Spot Spouts From Shore

About 14 miles north of Seaside, Fort Stevens State Park is a great place to get out the binoculars and scan for whale spouts, the cloud-like puffs of vapor emitted when a whale surfaces to breathe. The park is an official Oregon Whale Watch site, with trained volunteers on hand during the January and March migrations.

Another nearby site with volunteer interpreters is Neahkahnie Mountain Overlook at Oswald West State Park, about 14 miles south of Seaside. At the south end of the park, the Overlook is easily accessible on the shoulder of 101. After looking for whales, drive just 2 miles north and park at the Short Sand Beach Trail parking lot for a half-mile walk through the trees to Short Sand Beach, a popular surf spot.

No matter where you choose to watch, you’ll want to bring your binoculars to get the best view. Spouts are easiest to see on calm days, and they’re usually your first indication that whales are in the neighborhood. You may also see whale backs as they surface to breathe, or their tails as they dive. Other common behaviors include fluke slapping, spyhopping (popping their heads above water) and breaching — leaping partly or entirely out of the water. 

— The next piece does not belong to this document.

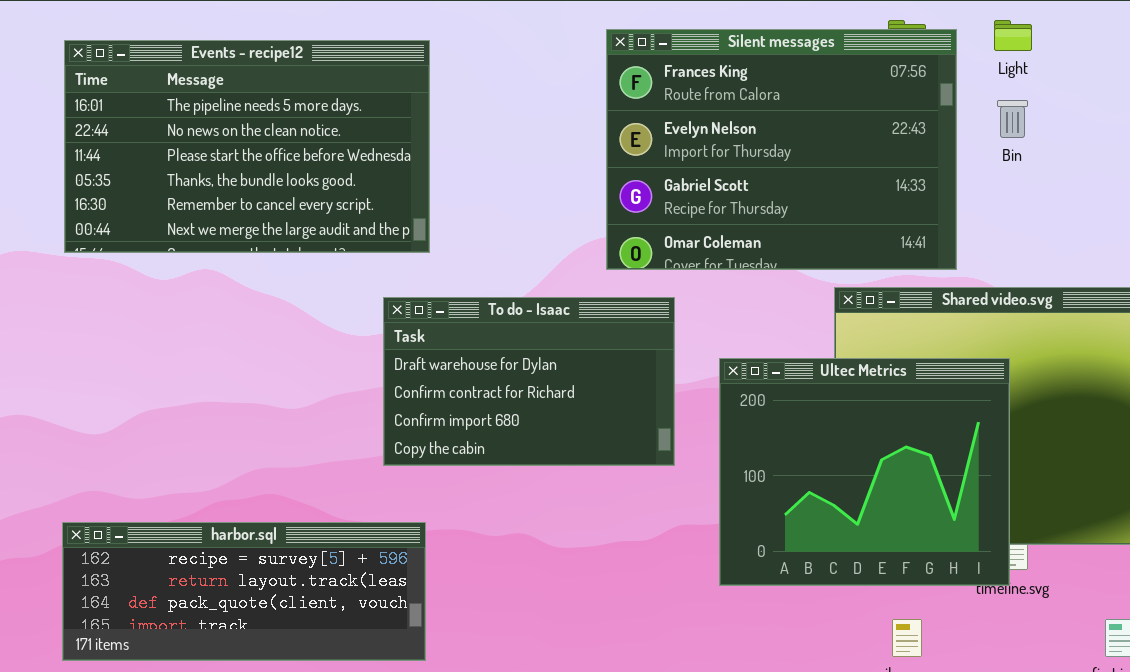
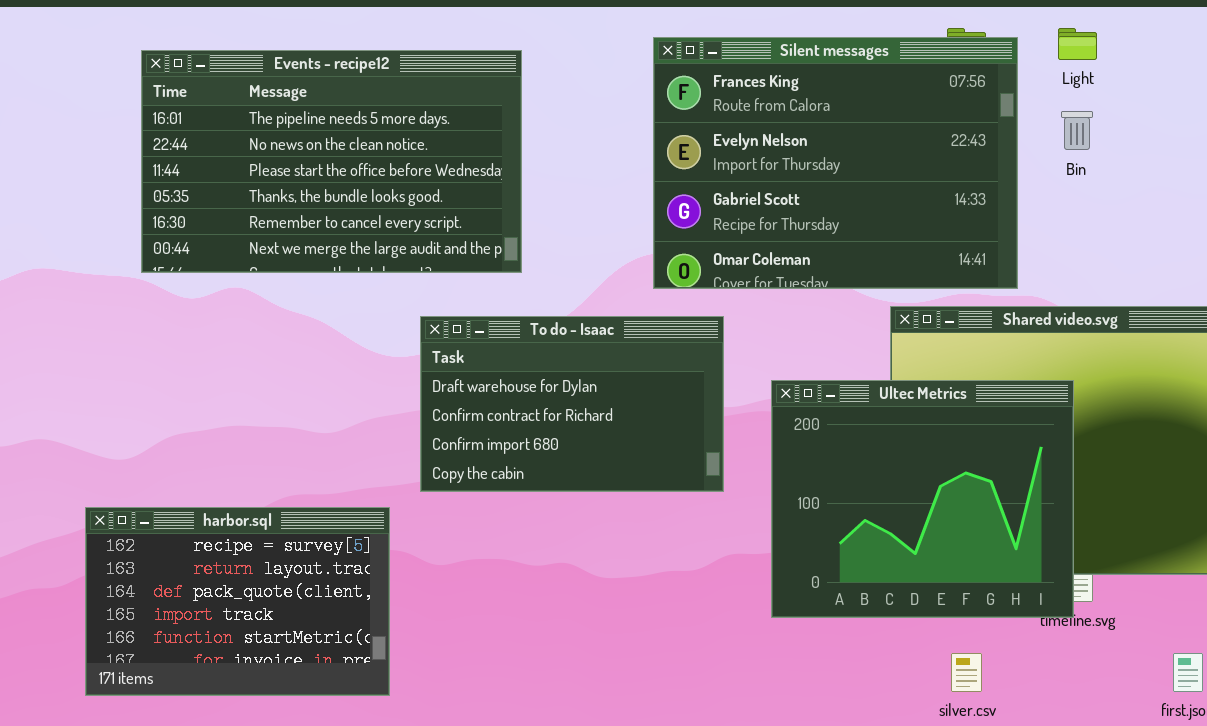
Events - recipe12: [64,40,430,253] -> [141,50,522,273], moved
harbor.sql: [62,522,426,661] -> [85,507,390,696], resized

If you’re inspired to learn more about these beautiful creatures’ lives, visit Beach Books in Seaside to peruse their selection of books on marine life, or stop by the Seaside Aquarium to learn more about coastal wildlife habitats (and check out their adorable harbor seals). 

 

Restaurants and Nightlife

After a full day of whale watching, migrate back into Seaside to unwind with tons of choices for dinner and drinks. You could start with a pint at Hop & Vine Bottle Shop and Taproom, which offers 20 different taps of beer and cider well as loads of beers and wine by the bottle. Then head to dinner at Nonni’s Italian Bistro, a charming, family-owned Italian restaurant dishing up hearty pastas, cozy cioppino and delectable tiramisu.

If you’re in the mood for something more casual, visit Dundee’s Bar & Grill for old-school burgers, fish and chips, oyster shooters, and more elevated pub grub — plus the chance to challenge your dining companion to a friendly game of after-dinner darts or shuffleboard. Or grab a table at upscale Maggie’s on the Prom to savor Dungeness crab cakes, aged rib eye or bay-shrimp-stuffed sole, along with craft cocktails and Oregon wines.